BEGIN Text for analysis

Given our assumption of "in space far from any other masses",
a Newtonian IRF is a FFLIRF, and vice versa.  So, this
"rocket-accelerated elevator in space" would have the same
upward acceleration with respect to a FFLIRF as our ordinary
elevator here on Earth (again, BEFORE the cable-break) in the
GR perspective.

This is an example of the "equivalence principle" (EP) which,
in its simplest form, says (roughly) that a uniform gravitational
field has the same local effects as a steady acceleration.
In Newtonian mechanics it's not apparent why the EP should
be true; GR sort of assumes the EP as a postulate.  In fact,
assuming the EP can take you most of the way to deriving GR,
and this was roughly the route that Einstein took in originally
obtaining GR.  (I'm glossing over lots of technical details here.)]


To summarize, then, in GR *free-fall* plays a similar role to that which
*uniform motion* plays in Newtonian mechanics.  Newton's 2nd law
  a = F_net/m
is formally the same in GR and in Newtonian mechanics, but a and F_net
are interpreted somewhat differently:
* In Newtonian mechanics, "a" is interpreted as acceleration with respect
  to (relative to) an IRF, and gravity is viewed as a force contributing
  to F_net.

END Text for analysis

Check your understanding >>
1 – Answer the following questions using the passage on the equivalence principle, one line each.
(a) What does the equivalence principle say in its simplest form?
(b) In general relativity, what plays a role similar to that of uniform motion in Newtonian mechanics?
(c) In Newtonian mechanics, how is gravity viewed?
2 – Continue the passage on the equivalence principle from the point where it stops.

BEGIN Data supplied

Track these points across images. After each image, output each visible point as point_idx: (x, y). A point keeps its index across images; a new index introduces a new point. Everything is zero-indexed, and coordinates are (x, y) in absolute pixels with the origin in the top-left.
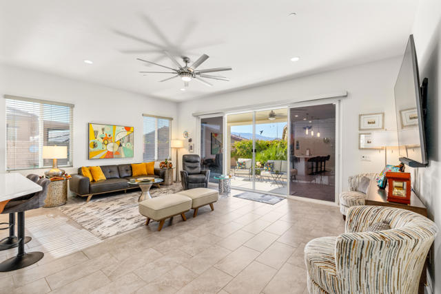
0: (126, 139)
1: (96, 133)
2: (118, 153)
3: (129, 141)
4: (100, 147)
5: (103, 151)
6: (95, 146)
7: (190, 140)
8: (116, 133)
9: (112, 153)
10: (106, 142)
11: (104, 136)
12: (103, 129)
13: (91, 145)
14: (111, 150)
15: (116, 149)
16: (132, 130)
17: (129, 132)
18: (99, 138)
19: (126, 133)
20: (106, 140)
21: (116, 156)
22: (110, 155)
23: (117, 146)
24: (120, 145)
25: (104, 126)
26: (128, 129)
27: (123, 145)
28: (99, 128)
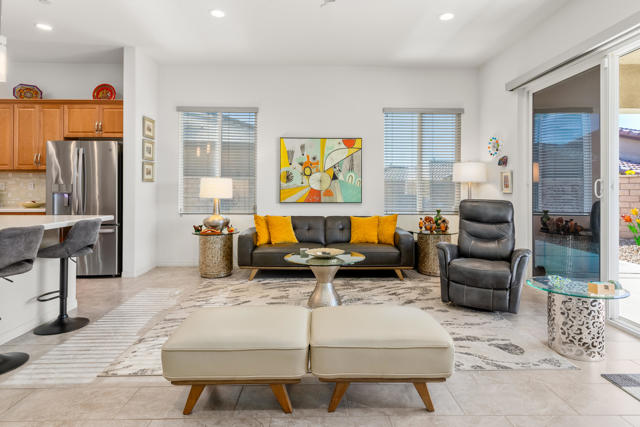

END Data supplied

Results by task >>
1 –
(a) A uniform gravitational field has the same local effects as a steady acceleration.
(b) Free-fall.
(c) As a force contributing to F_net.

2 –
* In GR, "a" is interpreted as acceleration with respect to (relative to)
  a FFLIRF, and gravity is *not* viewed as a force and does *not* contribute
  to F_net.  As I'll explain in a following article, gravity actually shows
  up as spacetime curvature, evidenced by the relative acceleration of
  FFLIRFs at different places (e.g., the relative acceleration of my
  FFLIRF and the FFLIRF of someone 1000 km away).

--
-- "Jonathan Thornburg [remove -color to reply]" <dr.j.thornburg@gmail-pink.com>
   on the west coast of Canada
   "the stock market can remain irrational a lot longer than you can
   remain solvent" or (probably the correct original wording) "markets
   can remain irrational a lot longer than you and I can remain solvent"
         -- A. Gary Shilling (often misattributed to John Maynard Keynes)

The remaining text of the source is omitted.